Am I becoming schizophrenic?
Is God talking to me?
Should I see a priest or a psychologist?
You have no proof of any god's existence. No one does. However, there are mental health therapists who exist and many are religious. It wouldn't hurt anything to set up an appointment just to talk to someone. Am I wrong in thinking you have had a hard life? Regardless, the episode you had, you were able to identify it. That is good. Go speak to someone who is a mental health counselor. I wish you the best. :)
 

Valjean

Veteran Member
Premium Member
You have no proof of any god's existence. No one does. However, there are mental health therapists who exist and many are religious. It wouldn't hurt anything to set up an appointment just to talk to someone. Am I wrong in thinking you have had a hard life? Regardles the episode you had, you were able to identify it. That is good. Go speak to someone who is a mental health counselor. I wish you the best. :)
Sounds like a self-induced religious fugue; whether a product of a serious mental disorder or not I've no idea.

However, these are neither unusual nor objective evidence of an ontological reality. The experience tends to confirm the mythology familiar to the experiencer.
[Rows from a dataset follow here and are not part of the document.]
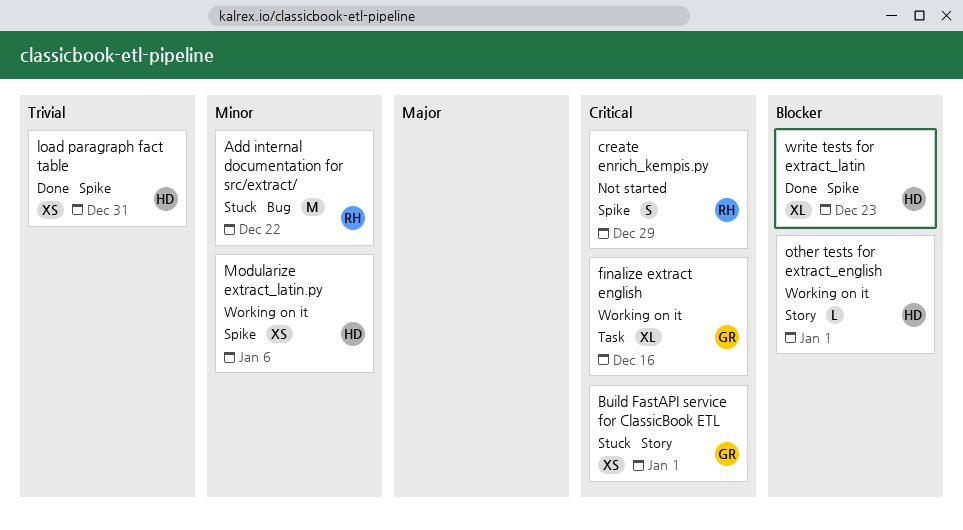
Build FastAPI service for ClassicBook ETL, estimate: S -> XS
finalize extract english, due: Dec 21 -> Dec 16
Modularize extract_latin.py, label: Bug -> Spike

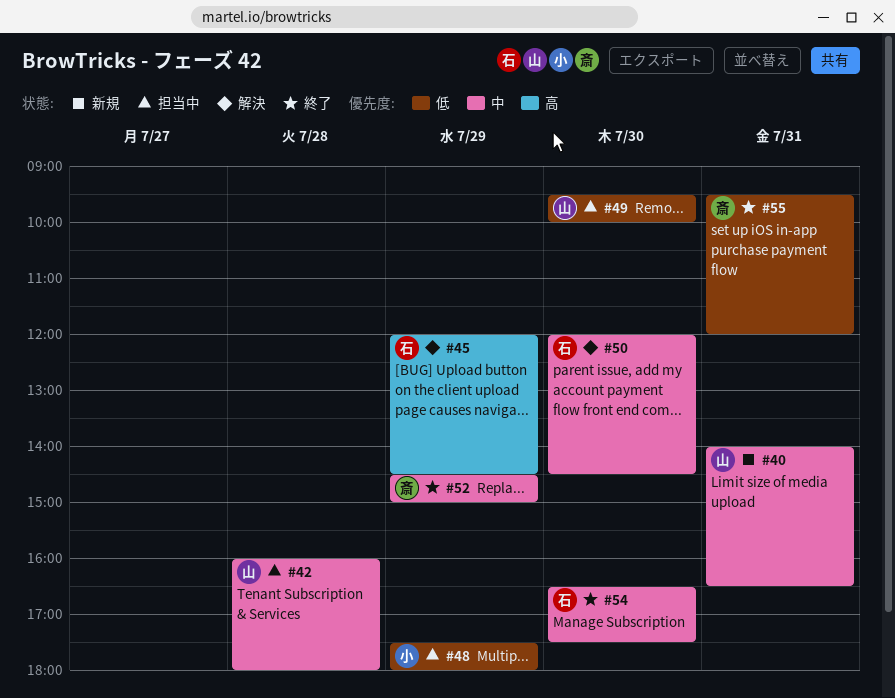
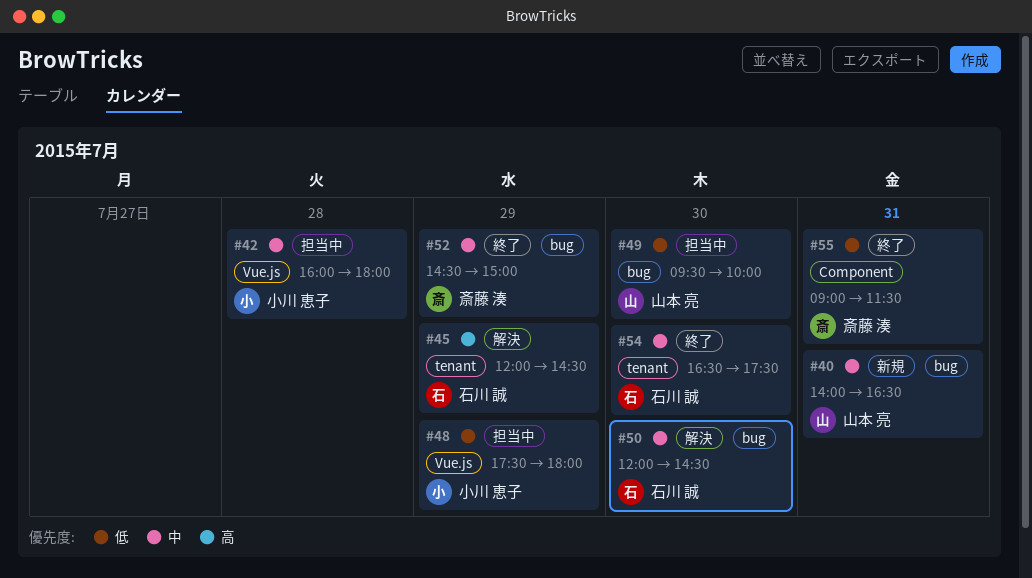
#42, owner: 山本 亮 -> 小川 恵子
#55, begins: 09:30 -> 09:00
#55, ends: 12:00 -> 11:30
Christians see/hear Christ, Hindus see/hear Krishna, Norsemen see/hear Odin.
 

Quester

Member
Am I becoming schizophrenic?
Is God talking to me?
Should I see a priest or a psychologist?

I've been involved in this "experiences" picture since the mid-1950s. I'm going to keep this simple, and we can go on later if you want.

These type of experiences can be a problem, but only because we fail to enlarge the picture. In other words, there's a vast difference between classical teaching and constructivism. Classical teaching is what we got in school, where we were "handed" the answers, and all we had to do was remember what we were told. As we got older, unfortunately, we kept that picture in our heads and if you look at conversations, people always ask what a particular topic subject is, and never look into it.
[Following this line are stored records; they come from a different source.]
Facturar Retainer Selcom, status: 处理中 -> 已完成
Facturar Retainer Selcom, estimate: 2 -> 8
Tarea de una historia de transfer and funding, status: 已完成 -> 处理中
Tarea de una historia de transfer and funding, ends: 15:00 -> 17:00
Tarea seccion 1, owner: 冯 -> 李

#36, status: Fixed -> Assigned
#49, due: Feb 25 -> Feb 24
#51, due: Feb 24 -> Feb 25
Constructivism is the teaching method that makes YOU do all the work. If you don't do it - oh well. A good example of this was my first "information" experience back in the mid-50s. I was getting dressed, and suddenly, from out of the blue, I got: "The Catholic Church is wrong." What does a five year old child do with that?

It took DECADES to straighten that out - but - it was right. Oddly, what you went through and the research I did coincide. I could answer your questions, but lets leave it for now.

Regarding your statement about seeing a psychologist... don't worry about it ... you're not "nutz" LOL ... you are being used by a paranormal source. Oddly, I knew that I might have been going down that road too, and talked with 3 psychologists (2012, 2015, 2018 ... the last one had a PhD) who had an interest in this subject ... bottom line all 3 times - not nutz LOL.

I've had the paranormal attempts at disruption too. But the bottom line is, when you don't know who said it, then it's all about what was said. If you want to take it apart - go for it - welcome to constructivism. If not ... just let it go.
 

Valjean

Veteran Member
Premium Member
I think you oughta allow yourself to have faith.

Even if you don't understand the nature of reality at this moment, or the mysteries of God, I don't see any reason to dismiss what I feel is an incredible experience.
So one should just uncritically accept all manner of mysterious and non-credible ideas, and that would help to understand the nature of reality?
 

JustGeorge

Imperfect
Staff member
Premium Member
So one should just uncritically accept all manner of mysterious and non-credible ideas, and that would help to understand the nature of reality?
Of course not.

Everyone knows you do that by trying to debate strangers(who weren't interested in engaging the first time) on the internet.